Click on the link I provided and you'll know why I know. It's not markdown, it shows the code that was ran and the output.

Be careful. Output formatting doesn't prove what you think it does. Unless you work inside google and can inspect the computation happening, you do not have any way to know whether it's showing actual execution or only a simulacrum of execution. I've seen LLMs do exactly that and show output that is completely different from what the code actually returns.

There is being critical of something and then there is being a conspiracy theorist. Code Execution is a well-known feature of Gemini, ChatGPT, etc. and it's always shown in special blocks and it runs inside a sandbox.

You can literally click "Show Code"

Yes. "Show Code", not "Show CPU cycles". There's a difference. Writing code is not the same as running code. It looks to you like it ran the code. But you have no proof that it did. I've seen many times LLM systems from companies that claimed that their LLMs would run code and return the output claiming that they ran some code and returned the output but the output was not what the shown code actually produced when run.

In my experience, models do not tend to write their own HTML output. They tend to output something like Markdown, or a modified version of it, and they wouldn't be able to write their own HTML that the browser would parse as such.

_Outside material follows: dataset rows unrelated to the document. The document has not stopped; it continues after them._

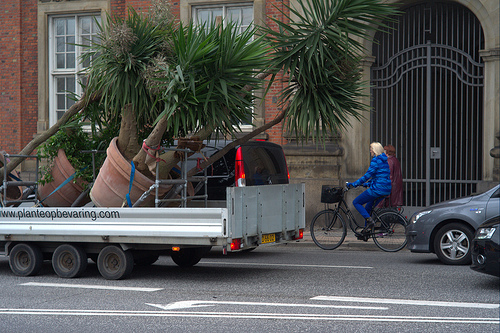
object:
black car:
[469, 216, 499, 277]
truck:
[0, 182, 307, 281]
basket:
[320, 184, 344, 204]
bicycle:
[309, 181, 410, 252]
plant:
[175, 53, 377, 182]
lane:
[2, 243, 498, 333]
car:
[404, 183, 500, 266]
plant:
[0, 65, 122, 186]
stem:
[323, 84, 361, 118]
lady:
[347, 142, 393, 234]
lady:
[375, 143, 405, 236]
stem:
[212, 77, 229, 103]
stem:
[104, 52, 142, 95]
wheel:
[96, 245, 135, 280]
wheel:
[51, 243, 88, 279]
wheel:
[8, 242, 43, 276]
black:
[484, 245, 500, 262]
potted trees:
[88, 0, 406, 206]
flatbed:
[0, 199, 230, 248]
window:
[190, 2, 256, 134]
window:
[45, 8, 109, 132]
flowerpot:
[89, 136, 174, 209]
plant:
[130, 19, 235, 170]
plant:
[78, 20, 175, 161]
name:
[0, 208, 121, 220]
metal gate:
[366, 0, 484, 215]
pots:
[35, 147, 93, 207]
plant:
[150, 0, 403, 180]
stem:
[196, 47, 234, 92]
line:
[18, 281, 165, 293]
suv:
[148, 135, 291, 255]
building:
[2, 0, 498, 228]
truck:
[2, 135, 318, 296]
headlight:
[472, 228, 495, 239]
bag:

What, in your view, does sending one markup language instead of another markup language tell you about whether the back-end executed some code or only pretended to?

The front-end display is a representation of what the back-end sends it. Saying "but the back-end doesn't send HTML" is as meaningless as saying that about literally any other SPA website that builds its display from API requests that respond with JSON.

Maybe the only way to be sure is to have it generate (not stable diffuse) an image with the value in there.

You cannot know that anything it shows you was generated by executing the code and isn't merely a simulacrum of execution output. That includes images.

Yes, you can. In my experience, models do not tend to write their own HTML output. They tend to output something like Markdown, or a modified version of it, and they wouldn't be able to write their own HTML that the browser would parse as such.